Data preprocessing, good dataset & predictive model

, March 8, 2022, 0 Comments

predictive-model-dataset-data-preprocessing-marketexpress-inWith the rapid development of Data Science and the easy accessibility of data, data-driven decision making has become an integral part of the Managerial process. Data pre-processing is an indispensable process of model building and data analysis techniques. In this article, the other three data preprocessing techniques will be described- Scaling and Standardization of data, Transformation of variables, Feature selection and Data Partitioning.

This article is a continuation of my earlier write up on “Why and How to Create a Good Dataset Before Building a Predictive Model”. I have already discussed the treatment of missing values, dimension reduction techniques and outlier treatment and why pre-processing is important before building any predictive model.

Scaling: Normalization and Standardization of data

Machine learning algorithms don’t know what are the units of each variable and tend to give higher weightage to higher magnitude irrespective of the unit. For example, a variable with 1₹  will be given the same weightage to a 1$ value. And 300 cm will be treated with higher weightage than the 5-meter value. Especially for distance-based models like SVM, KNN algorithm, Clustering scaling is very important, as higher dimensions dominate in distance calculations. As more significant numbers dominate the training model, scaling is done to bring every feature in the same platform without giving extra importance to higher dimensions. In Min-Max scaling, data is transformed in a range between 0 to 1, 0 to 5 or -1 to 1 and it is done by using the formula,

X= (X- X Min ) / (X Max- X Min), X is the normalized value of X.

Standardization or Z score normalization is another technique used to transform the distribution of data to a normal distribution with a mean 0 and standard deviation of 1.

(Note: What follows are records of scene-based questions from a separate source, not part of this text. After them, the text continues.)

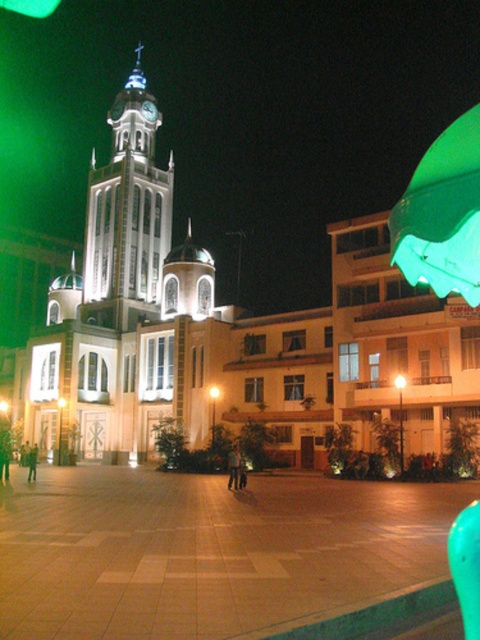
Does smooth stone pavement at center have a greater width compared to green fabric umbrella at upper right?

Yes, smooth stone pavement at center is wider than green fabric umbrella at upper right.

Who is positioned more to the left, smooth stone pavement at center or green fabric umbrella at upper right?

Positioned to the left is smooth stone pavement at center.

The width and height of the screenshot is (480, 640). I want to click on smooth stone pavement at center, so click(208, 550).

You are a GUI agent. You are given a task and a screenshot of the screen. Output one action in this format:
    pyautogui.click(x=<x>, y=<y>)
    Task: Click on the smooth stone pavement at center
    
    Given the screenshot: What is the action you would take?
    pyautogui.click(x=208, y=550)

Is point (158, 109) more distant than point (464, 124)?

Yes.

Which is more to the left, white glass clock tower at center or green fabric umbrella at upper right?

white glass clock tower at center

The image size is (480, 640). Describe the element at coordinates (127, 211) in the screenshot. I see `white glass clock tower at center` at that location.

Where is `white glass clock tower at center`? This screenshot has width=480, height=640. white glass clock tower at center is located at coordinates (127, 211).

Who is lower down, smooth stone pavement at center or white glass clock tower at center?

Positioned lower is smooth stone pavement at center.

Who is positioned more to the left, smooth stone pavement at center or white glass clock tower at center?

white glass clock tower at center is more to the left.

You are a GUI agent. You are given a task and a screenshot of the screen. Output one action in this format:
    pyautogui.click(x=<x>, y=<y>)
    Task: Click on the smooth stone pavement at center
    The width and height of the screenshot is (480, 640).
    Given the screenshot: What is the action you would take?
    pyautogui.click(x=208, y=550)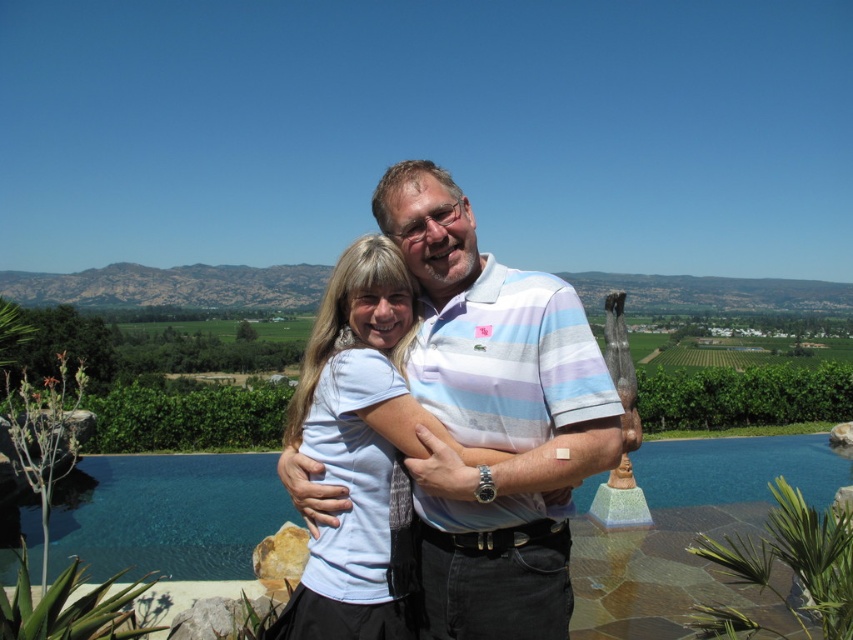
Is point (433, 269) positioned in front of point (338, 465)?

No.

Can you confirm if white cotton shirt at center is taller than white matte shirt at center?

Yes, white cotton shirt at center is taller than white matte shirt at center.

The image size is (853, 640). Identify the location of white cotton shirt at center. (494, 417).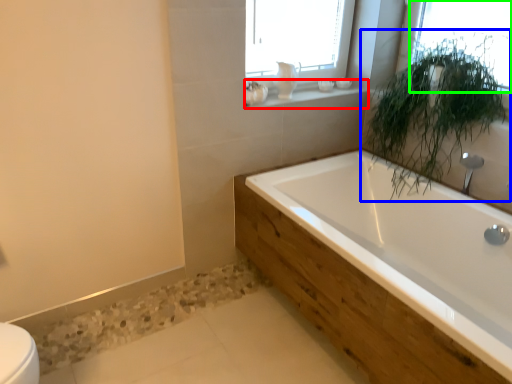
Question: Which object is the closest to the window sill (highlighted by a red box)? Choose among these: houseplant (highlighted by a blue box) or window (highlighted by a green box).

Choices:
 (A) houseplant
 (B) window

Answer: (A)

Z = (X- Mean of X) / (Standard Deviation of X). Standardization of data is widely used in Linear Regression, Logistic Regression, SVM, Clustering and ANN models. Scaled features converge faster in the Gradient descent method and therefore in neural network models scaling of data is used extensively. Outliers in any dataset impact Min-Max scaling but do not get affected by the Standardization process. Some other scaling techniques used in data pre-processing are Quantile transformer scaler, Robust scaler and MaxAbsScaler.

Transformation of variables

To boost model performance, the transformation of variables is done as a data pre-processing technique. It helps to make data compatible with any underlying assumptions required before applying a machine learning algorithm. It is used to linearize the relationship between two variables that have non-linear relations. Variable transformations are done for independent as well as for dependent variables based on the requirement and for both categorical and numeric data. Converting categorical variables to a numeric variable is an essential part of a machine learning process as a model can handle only numeric data. One hot encoding, label encoding, feature hashing, frequency encoding and target encoding are mostly used to transform categorical data and appropriate selection of encoding improves model performance.

Numeric variables are transformed to change the scale or to convert a skewed distribution to a Gaussian distribution. One of the most common numeric transformations is the Log transformation of data. As Log(10)= 1, or Log(100)=2, it reduces the dimension of any data value to a great extent and converts a skewed distribution to normal distribution, especially right-skewed distribution. But Log transformation can’t be applied directly for any data having a negative value or in between 0 to 1 as log values of those data are undefined.  To deal with heteroskedasticity of data, power transformation is used in building a linear model. Using the Lambda function power scaler is used in square root, or cube root form and the best value of Lambda is found through Box-cox transformations and The Yeo-Johnson transformation methods.

Data Partitioning

In a predictive model, the data set is split into three sets: training, testing and validation set in a ratio of 70:20:10 or 80:10:10. Partitioning of data helps us to improve model performance and reduces the chance of overfitting the model. The train set is used to feed the model, the model is built on it and it learns from the training data. The validation on the development set is used to measure the variances between train data and development data and the high value indicates overfitting of the model.  Model is tested on test data set to verify the efficiency of the model and the parameters used to measure efficiency are recall, precision and accuracy. To find the best parameters in a classifier, a cross-validation technique is applied. Generalization of the model’s result can be enhanced with proper partitioning of data and testing and validating the result before deployment.

Feature selection

Predictive models are made on real-life data and there may be many features in the data set which are redundant. Moreover, too many features add to the complexity of the model and reduce accuracy. It also creates the challenge of ‘curse on dimensionality’ where several observations might not be proportionally sufficient to include a large number of features in the model. Filter method, embedded method and Wrapper methods are mostly used for feature selection and the correct Statistical process of feature selection is chosen based on data types of input and output variables.

Each of the data pre-processing techniques must be carefully chosen to enhance model performance and each method of preprocessing of data involves multiple Statistical techniques and can be discussed at length. This blog gives an overview of the basic preprocessing of data before building any predictive model.